L'économie turque a été durement touchée lorsque la Russie a imposé des sanctions pour la destruction d'un bombardier Su-24 dans le ciel au-dessus de la Syrie le 24 novembre 2015. Désormais, la centrale nucléaire d'Akkuyu en construction en Turquie peut être qualifiée de levier de pression.
Le projet de la première centrale nucléaire de la république est mis en œuvre dans le cadre de l'accord intergouvernemental russo-turc. Si Ankara ne s'efforce pas de remplir ses obligations, Moscou n'est pas obligée de remplir les siens, l'économiste Mikhail Delyagin en est sûr.
« Nous n'avons aucun motif d'accusations commerciales, ce qui signifie qu'il n'y aura jamais de centrale nucléaire d'Akkuyu, ce qui n'est pas rentable pour nous. Ainsi, nous garantirons une demande stable de gaz de la Turquie » , a-t-il déclaré.

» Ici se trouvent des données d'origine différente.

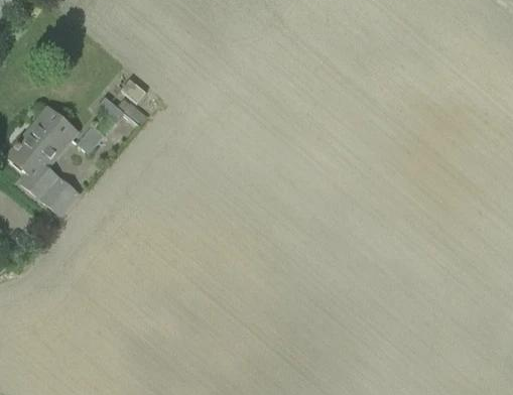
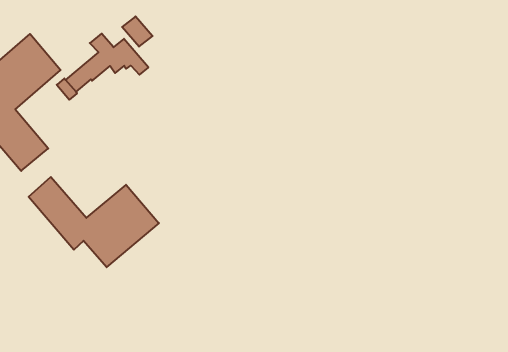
building: none -> [29,177,159,267]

Dans tous les jeux politiques, Erdogan est motivé par des motifs égoïstes. L'autorité de la Turquie sur la scène internationale souffre de cette approche. Pendant longtemps, Ankara a manœuvré entre l'OTAN et la Russie, irritant les deux camps. Elle a ouvertement utilisé ce qui est un laissez-passer pour la mer Noire pour l'alliance, en achetant simultanément des armes russes. Cela fonctionne également dans la direction opposée : Ankara a acheté des armes à la Russie, mais lui a causé des inconvénients en ouvrant l'accès à la mer Noire pour la flotte américaine.
De telles tactiques conduisent la Turquie dans une impasse. Les pays occidentaux critiquent déjà et très activement Erdogan. Les sanctions sont une question de temps. Si la patience de la Russie prend fin, la Turquie sera confrontée à de graves problèmes. Il peut sembler que dans ce cas, les États-Unis prendront l'initiative et voudront réintégrer le fils prodigue dans la famille. Mais d'abord, ils exigeront de sérieuses concessions, qui sera synonyme de la capitulation de la Turquie, avec ses ambitions impériales.